MaxedOutMama, however, identifies the problem-behind-the-problem. Pointing to Table 10 of the full release, she notes that while personal income rose (slowly) between 2007 ($11.9 trillion) and mid-2010 ($12.5 trillion), the share of income derived from government transfers over the same period jumped from $1.7 trillion to $2.3 trillion. In other words, right now, public assistance is what's keeping our economy moving. As M_O_M says, "This explains EVERYTHING about our current fiscal crisis." And, as I have argued, about our future if we don't change course. Such "social engineering" doesn't work, Wolf Howling concludes. Even Arnold Schwarzenegger is worried.
It doesn't have to stay this way, says Victor Davis Hanson:
In the age of Obama, the notion of not being exceptional or preeminent comes as a relief to millions on the left who pretty much are in sync with the protocols of the United Nations. On the right, there is a sense that Obama is the ultimate expression of downfall; given the wild spending, the iconic efforts abroad at apology, and the rampant entitlements we simply aren’t what we once were. In between, most aren’t quite sure--but sure are worried that we may never climb out of our self-created indebtedness crater, and that the culture’s education, the nation’s borders, and the civilization’s values are eroding. . .As Instapundit says, "Obamanomics has been a failure, as it was clearly destined to be from the beginning." Partly from ignoring the first rule of holes--"when you're in one, stop digging." Will November 2nd settle whether America chooses door number 1 or door number two?

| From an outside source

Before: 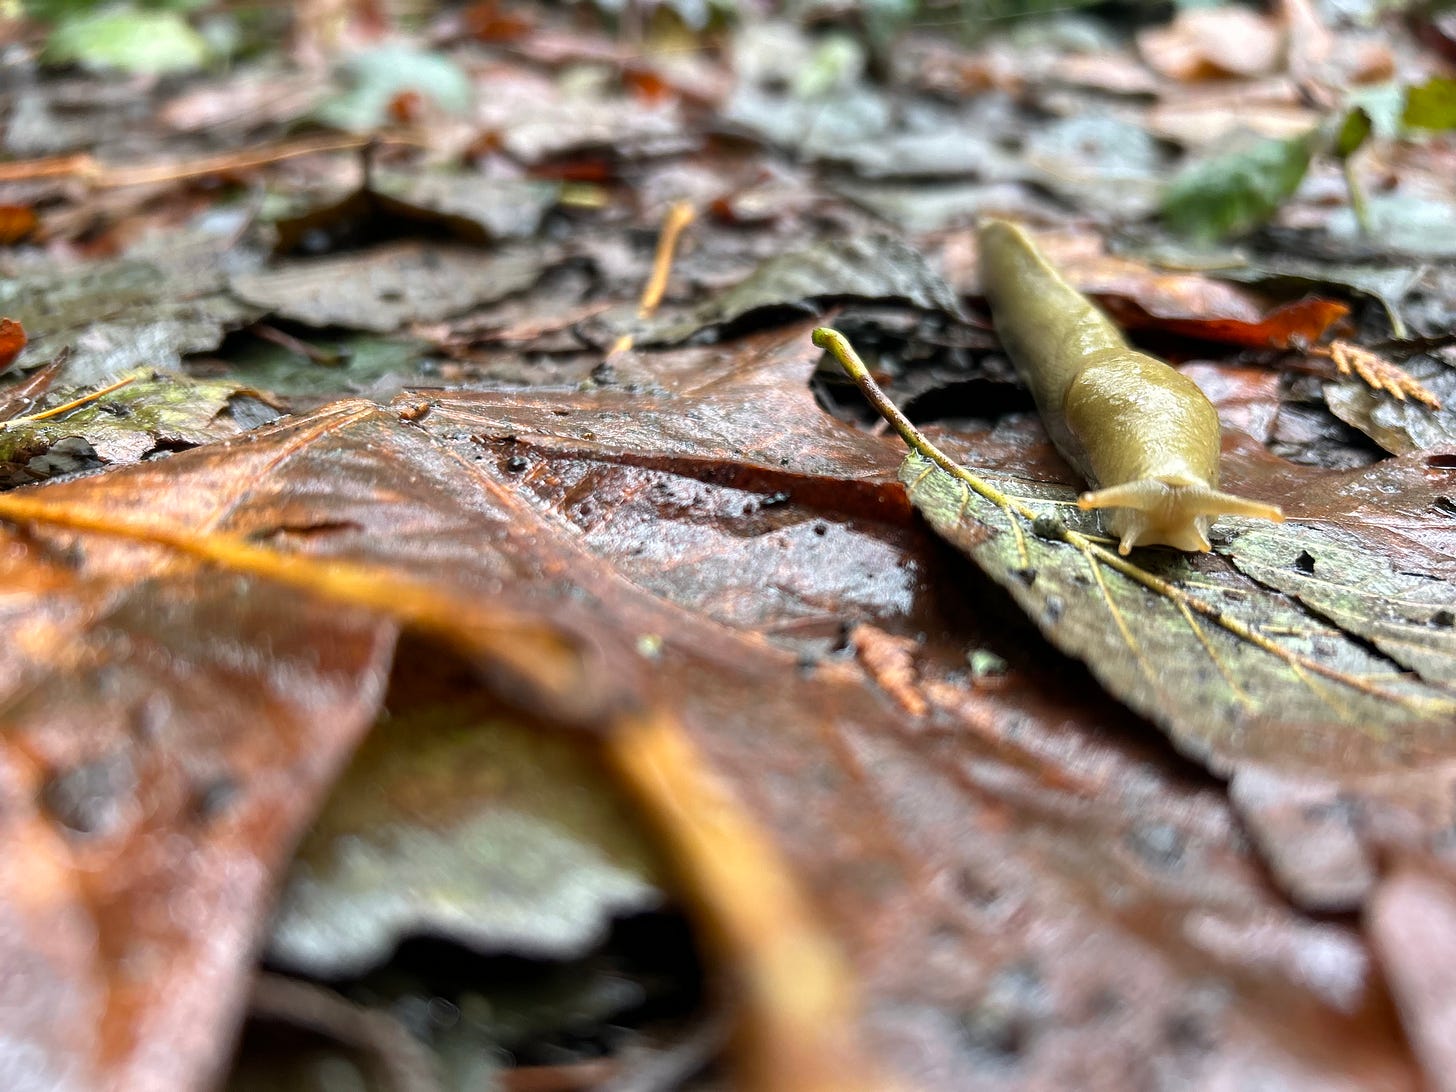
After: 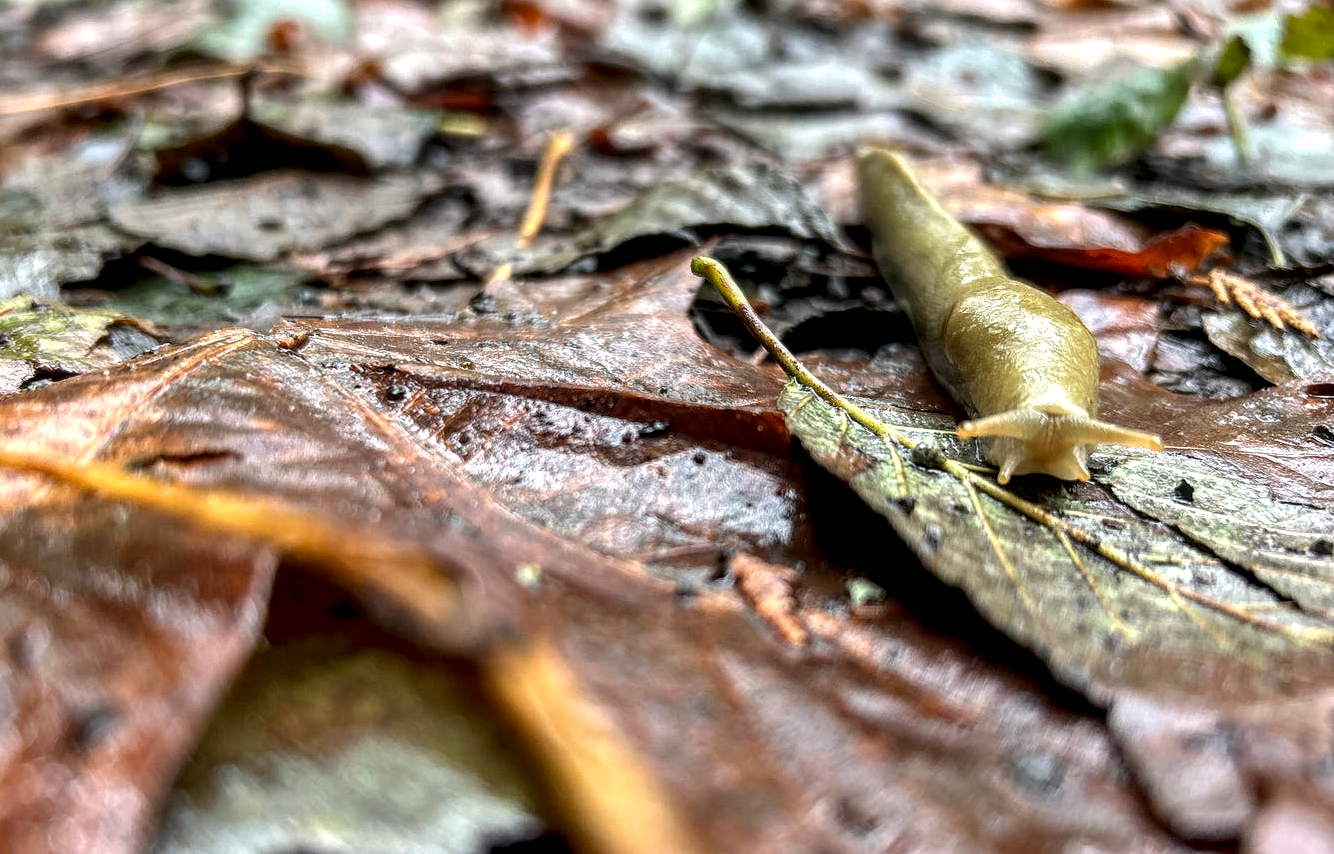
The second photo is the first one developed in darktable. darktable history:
crop: left 8.354%, top 6.58%, bottom 15.197%
local contrast: detail 150%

On the plus side, as I mentioned last time, our economy is almost three times larger than China’s. American agriculture is the most productive in the world. There is simply nothing like the farmland in the Great Plains, or the 400 miles of irrigated expanse between Bakersfield and Red Bluff. For all the damage done by the federal government, we remain the most orderly free society on the planet, where merit still to a large degree determines success--not class, race, or tribal affiliation. While our universities in the humanities are increasingly corrupt, their science, engineering, and computer science departments, as well as professional schools in business and medicine, are the best in the world. It is not that Cal Tech, MIT, Harvard or Yale or Stanford are better than counterparts in Germany or Russia or China, but that an entire array such as UCLA, USC, Texas, Ohio State, Duke, and dozens of others is as well.

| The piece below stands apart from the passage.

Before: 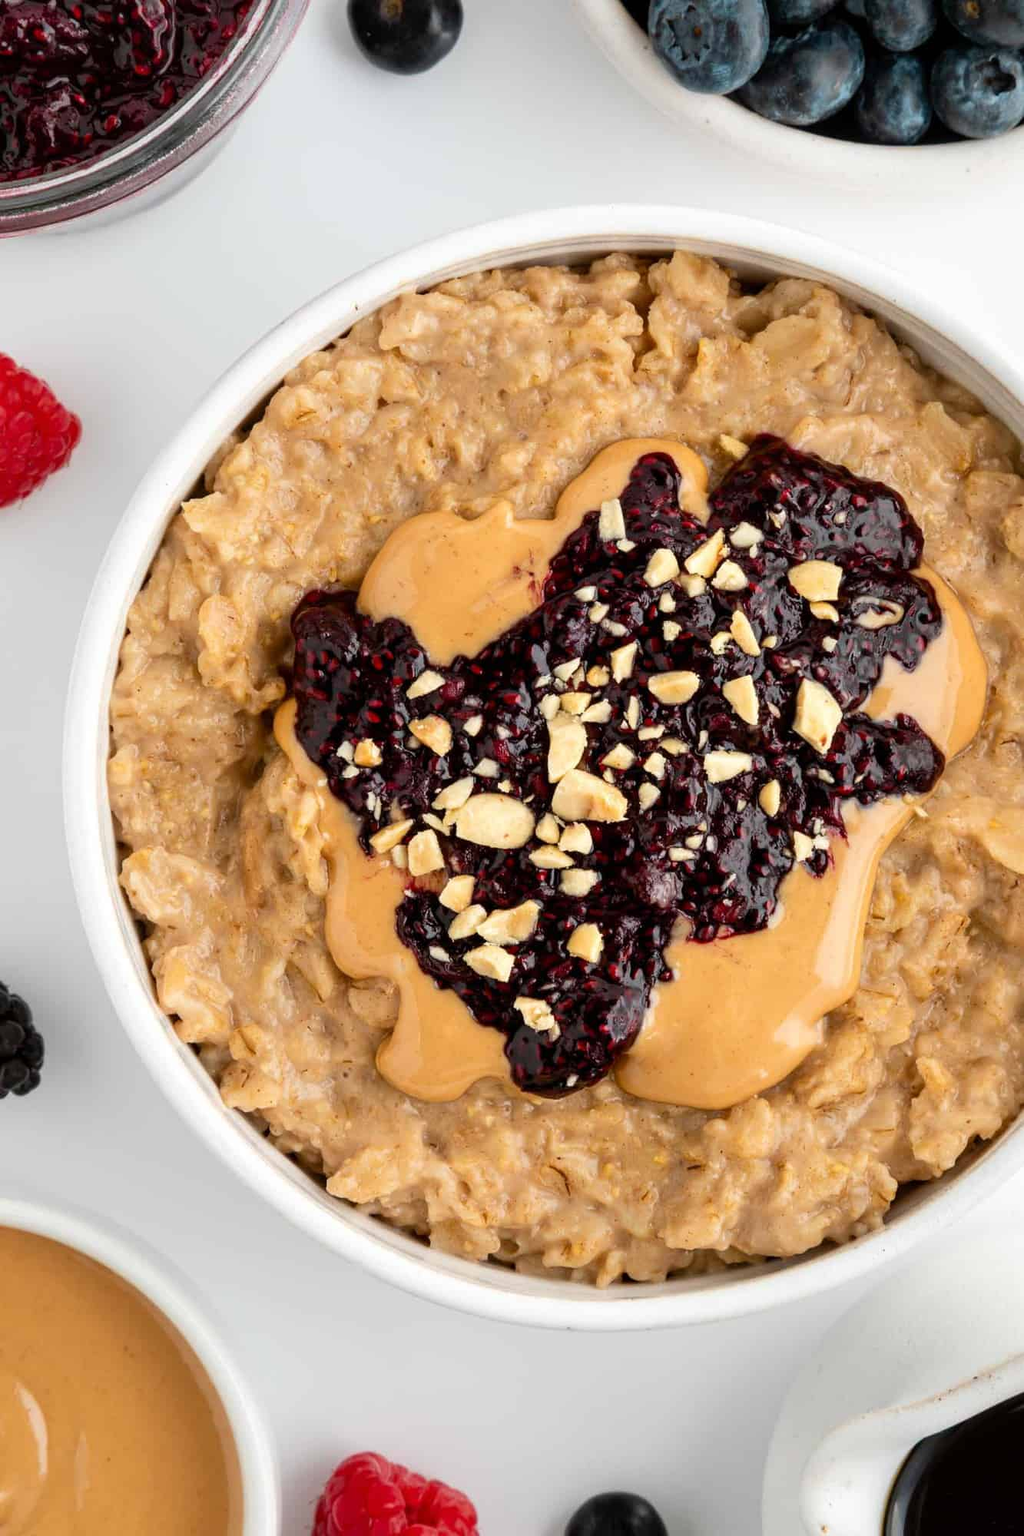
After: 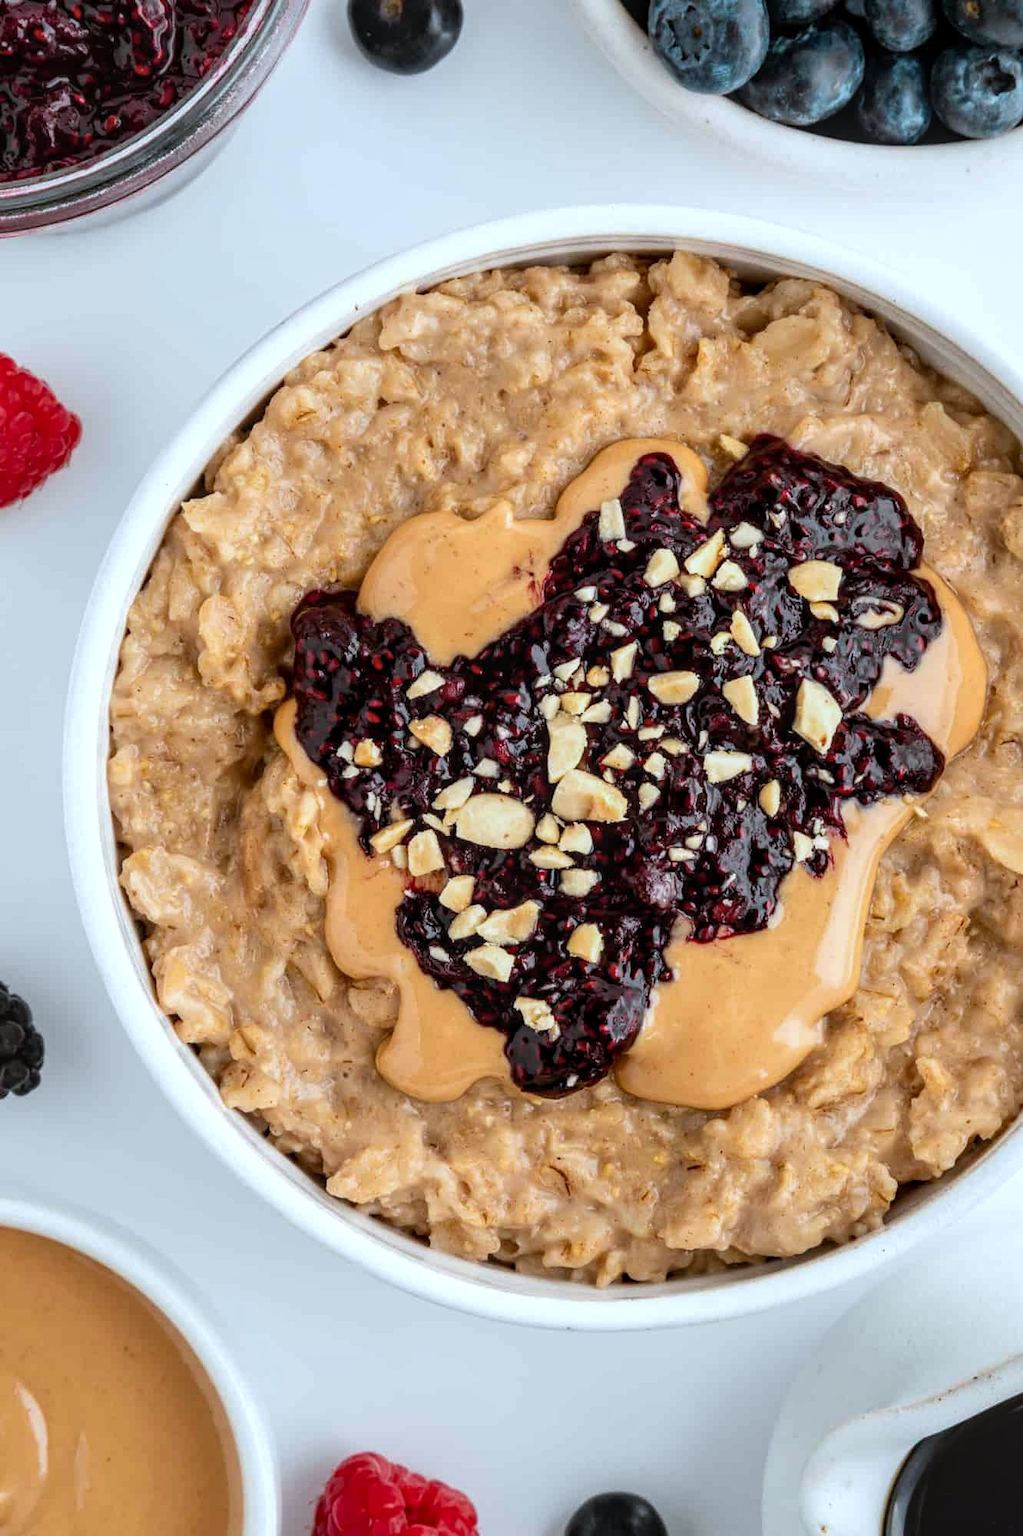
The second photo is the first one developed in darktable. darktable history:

We have huge reserves of both coal and natural gas, and can quite easily quadruple our nuclear power generation. The U.S. military is not just the most technologically advanced and supplied, but the most experienced in all phases of modern challenges, from air campaigns to counter-insurgency.
I have lost confidence in American arts, in the sense of fiction and poetry, which are now in large part warped by the cult of race/class/gender orthodoxy that brings intertribal awards and recognition, but American scholarship in science, medicine, and the professions remains preeminent. . .
If we are headed back to the Clinton income tax rates, why will we not then head back to the two years of Clinton surpluses? All that would require is a similar across-the-board freeze on government spending, as we saw in the early 1990s, that in the ensuing two decades has grown exponentially. It is not just that a great deal of the money is often wasted, but is counterproductive in creating a culture of dependence on the lower end, and crony capitalism on the upper. The entire farm bill should be scrapped; Social Security must be radically refashioned; and everything from corporate bailouts to unemployment payouts and food stamps must be drastically reformulated. The solutions do not require a great deal of material sacrifice. No, the problem hinges on how much abuse one can endure to see through the needed reform.